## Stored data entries
==============================
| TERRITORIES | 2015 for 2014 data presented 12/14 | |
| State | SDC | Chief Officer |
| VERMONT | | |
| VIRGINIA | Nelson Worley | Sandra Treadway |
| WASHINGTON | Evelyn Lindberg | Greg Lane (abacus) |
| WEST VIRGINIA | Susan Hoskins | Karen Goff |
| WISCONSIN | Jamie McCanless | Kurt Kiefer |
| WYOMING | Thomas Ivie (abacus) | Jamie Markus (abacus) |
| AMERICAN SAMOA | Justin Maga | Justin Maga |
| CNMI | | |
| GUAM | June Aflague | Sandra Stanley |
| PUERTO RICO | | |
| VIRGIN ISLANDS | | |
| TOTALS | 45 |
==============================
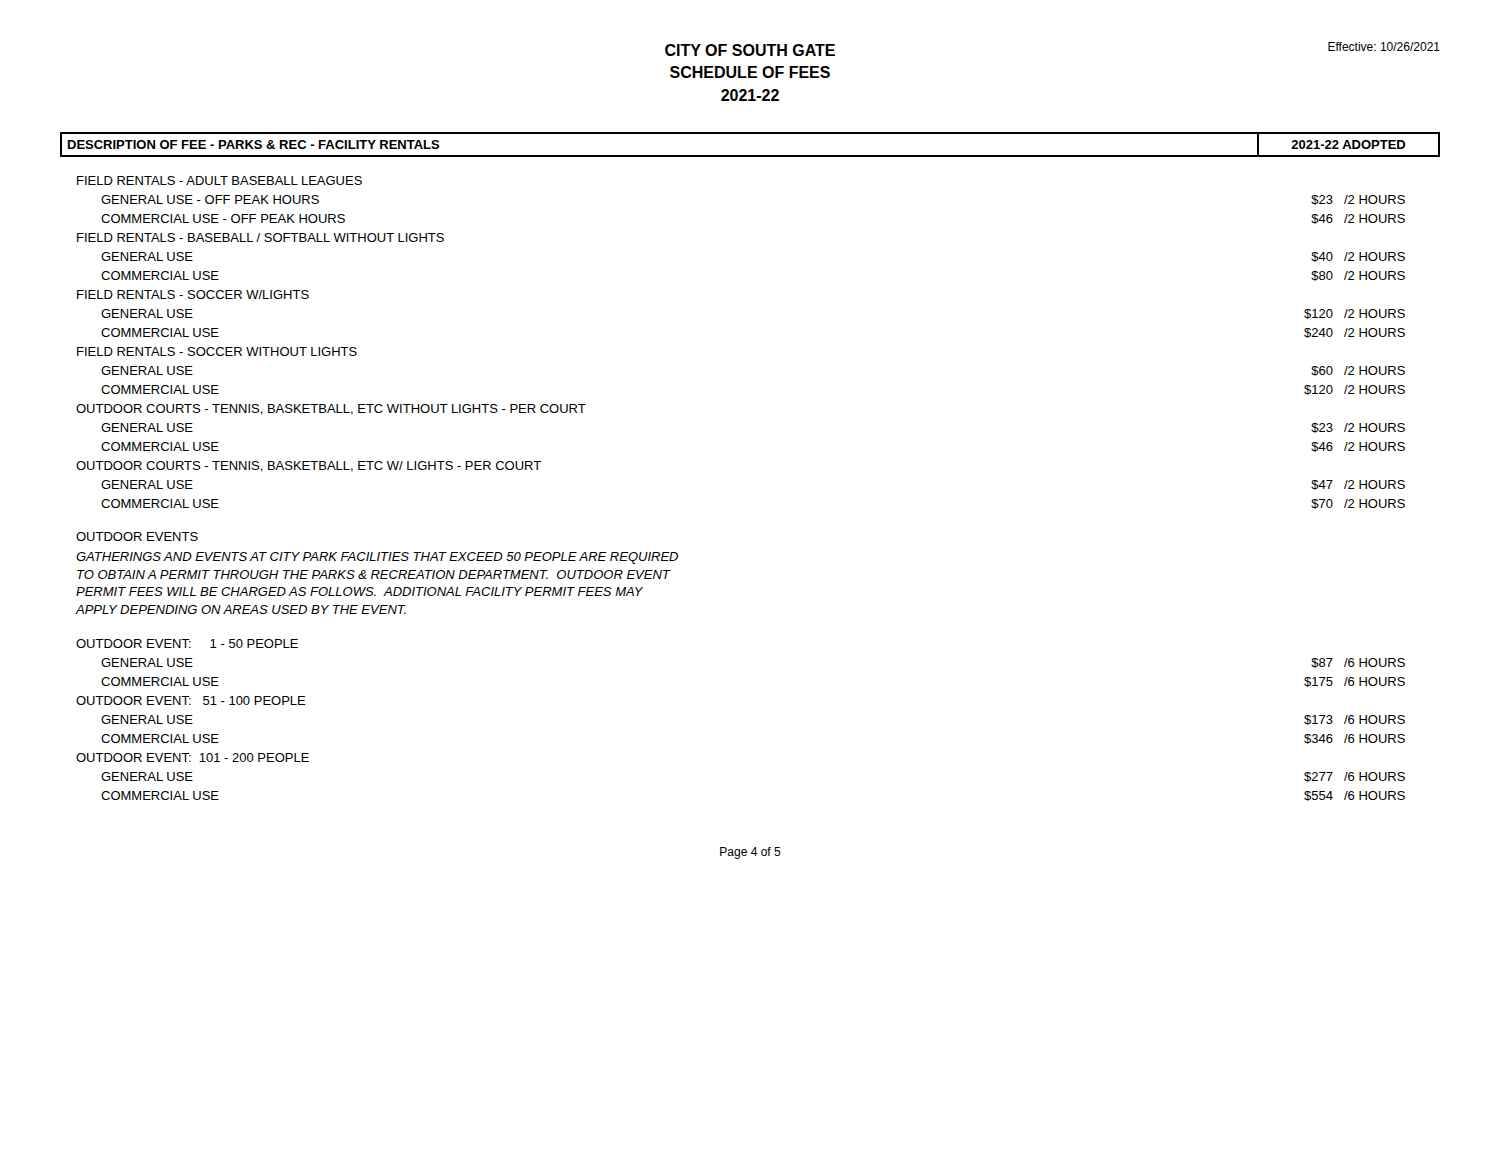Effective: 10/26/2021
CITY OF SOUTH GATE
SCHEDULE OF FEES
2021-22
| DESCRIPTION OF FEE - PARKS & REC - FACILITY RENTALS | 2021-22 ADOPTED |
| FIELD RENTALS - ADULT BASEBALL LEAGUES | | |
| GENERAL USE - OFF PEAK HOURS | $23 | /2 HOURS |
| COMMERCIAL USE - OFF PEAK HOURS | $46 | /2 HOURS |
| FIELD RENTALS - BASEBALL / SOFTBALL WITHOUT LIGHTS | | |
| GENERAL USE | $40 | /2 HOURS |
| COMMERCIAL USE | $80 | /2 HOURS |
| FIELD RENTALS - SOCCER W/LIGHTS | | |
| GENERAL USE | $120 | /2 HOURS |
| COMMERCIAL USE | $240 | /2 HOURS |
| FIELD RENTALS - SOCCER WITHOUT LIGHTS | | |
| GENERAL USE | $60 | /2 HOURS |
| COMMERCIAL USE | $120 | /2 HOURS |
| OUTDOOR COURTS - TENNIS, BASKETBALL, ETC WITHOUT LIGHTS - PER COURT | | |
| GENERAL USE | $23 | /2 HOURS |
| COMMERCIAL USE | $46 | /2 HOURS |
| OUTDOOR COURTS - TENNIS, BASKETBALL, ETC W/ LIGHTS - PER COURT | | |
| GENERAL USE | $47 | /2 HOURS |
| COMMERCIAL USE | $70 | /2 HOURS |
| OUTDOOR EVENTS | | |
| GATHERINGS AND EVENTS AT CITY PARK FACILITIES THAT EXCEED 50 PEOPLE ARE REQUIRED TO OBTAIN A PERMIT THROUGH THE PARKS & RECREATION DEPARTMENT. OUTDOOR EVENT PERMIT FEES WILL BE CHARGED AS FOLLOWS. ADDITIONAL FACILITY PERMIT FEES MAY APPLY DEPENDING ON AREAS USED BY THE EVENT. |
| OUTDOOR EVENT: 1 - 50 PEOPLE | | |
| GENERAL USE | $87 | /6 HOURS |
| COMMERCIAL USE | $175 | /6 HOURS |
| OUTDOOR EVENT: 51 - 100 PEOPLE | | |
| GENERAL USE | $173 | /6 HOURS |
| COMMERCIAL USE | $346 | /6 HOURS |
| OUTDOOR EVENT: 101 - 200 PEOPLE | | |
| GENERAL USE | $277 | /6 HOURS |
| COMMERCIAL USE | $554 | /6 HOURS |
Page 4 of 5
==============================
## How to complete this task
Once you find the line with "presented 12/14 | |" above, print it and every line after it up to and including the line with "Karen Goff |", exactly as written and nothing else.

## Result of this exercise
| TERRITORIES | 2015 for 2014 data presented 12/14 | |
| State | SDC | Chief Officer |
| VERMONT | | |
| VIRGINIA | Nelson Worley | Sandra Treadway |
| WASHINGTON | Evelyn Lindberg | Greg Lane (abacus) |
| WEST VIRGINIA | Susan Hoskins | Karen Goff |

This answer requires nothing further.